A federal judge on Wednesday set a Feb. 24 hearing date to consider an injunction that could shut down BlackBerry wireless e-mail service in the United States.
This follows the Supreme Courts official refusal on Monday to hear an appeal in the ongoing battle that has loomed over BlackBerry customers for years.
The Supreme Courts refusal marked the latest in a series of setbacks for Research in Motion, since NTP sued the BlackBerry maker for alleged patent infringement in 2001.
U.S. District Judge James Spencer ruled in favor of NTP in 2003, instructing RIM to halt its sales of BlackBerry devices and services in the United States until NTPs patents run out in 2012.
Spencer stayed the ruling, however, pending appeal. Since then, the case has gone through several appeals and failed settlement attempts. The Feb. 24 hearing could precede a decision to shutter BlackBerry service as it currently stands.
In the meantime, the U.S. Patent and Trademark Office has been evaluating the validity of NTPs patents; the office initially rejected NTPs claims in March, and it has been re-evaluating them for months.
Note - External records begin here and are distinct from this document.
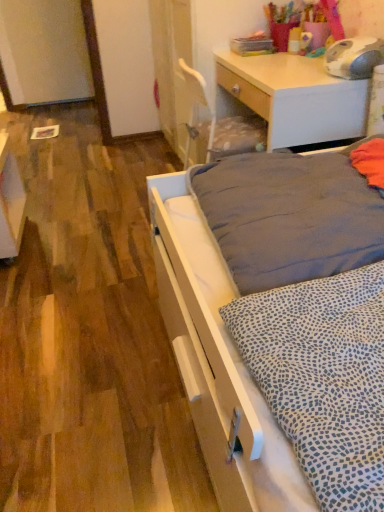
This screenshot has height=512, width=384. Identify the location of blank space situated above white matte bed at lower right (from a real-world perspective). (91, 252).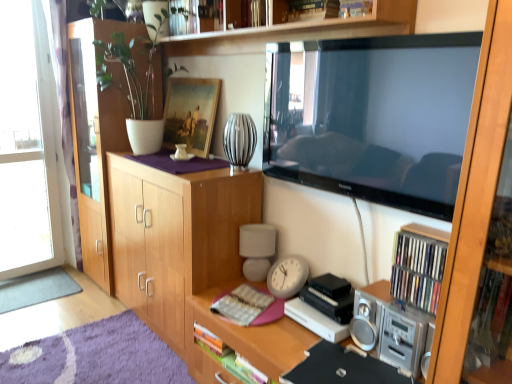
In order to click on free location above silver metallic stereo at lower right (from a real-world perspective) in this screenshot , I will do `click(399, 302)`.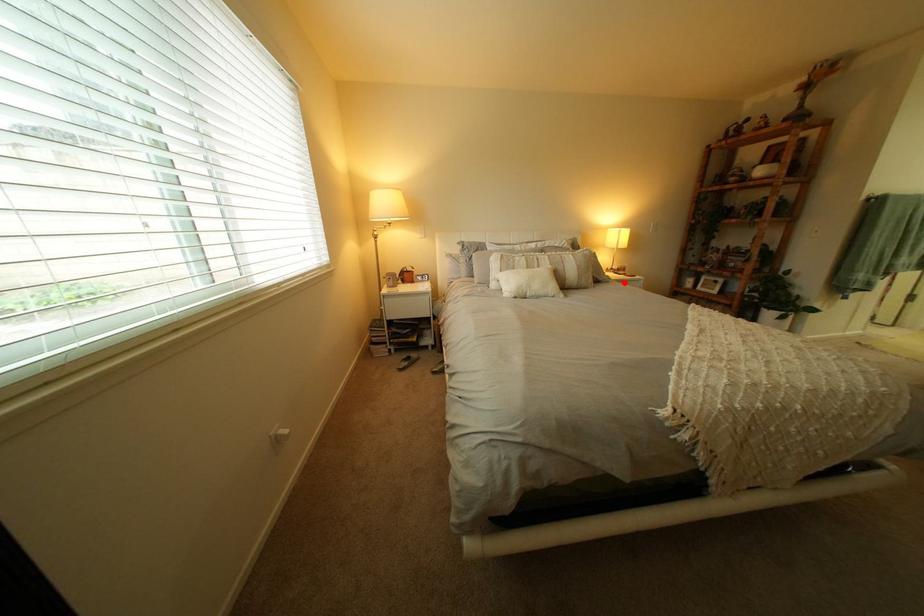
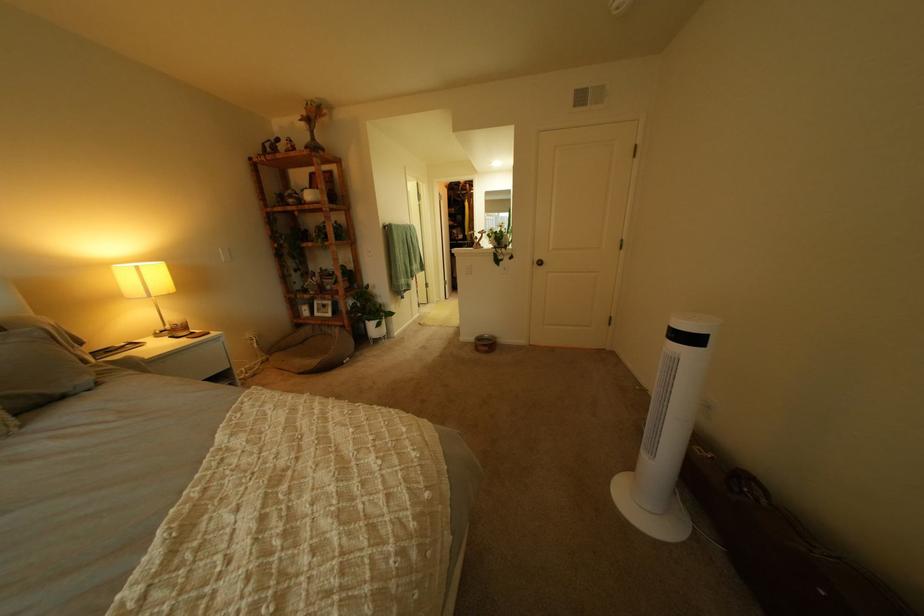
The point at the highlighted location is marked in the first image. Where is the corresponding point in the second image?

(115, 385)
The Patent Office has indicated that it intends to reject all of NTPs claims eventually, in which the case will be null and void. Industry experts say the process could take several months, though.
“Despite the Patent Offices dedicated re-exam group, I would expect that [a ruling by the Board of Patent Appeals and Interferences]— the final agency decision— will not occur in this case until around October,” said Stephen Maebius, an attorney at Foley & Lardner, in Washington, who worked at the USPTO in the early 1990s.
Judge Spencer has said that he does not intend to wait for the USPTO to make final decisions on the disputed patents, although he has yet to issue an injunction.
RIM maintains that the company has tested and readied a legal technical workaround solution that would let the company continue offering its mobile e-mail service even if the judge goes through with an injunction before the Patent Office makes its ruling.
The company has been vague on details. In an earnings call late last month, however, RIM Chairman and Co-CEO Jim Balsillie, in Waterloo, Ontario, said the company will reveal details of a workaround “very soon,” that it could ship latent in future products and that the workaround is “different at the absolute fundamental aspect,” meaning it will not violate any of NTPs patents.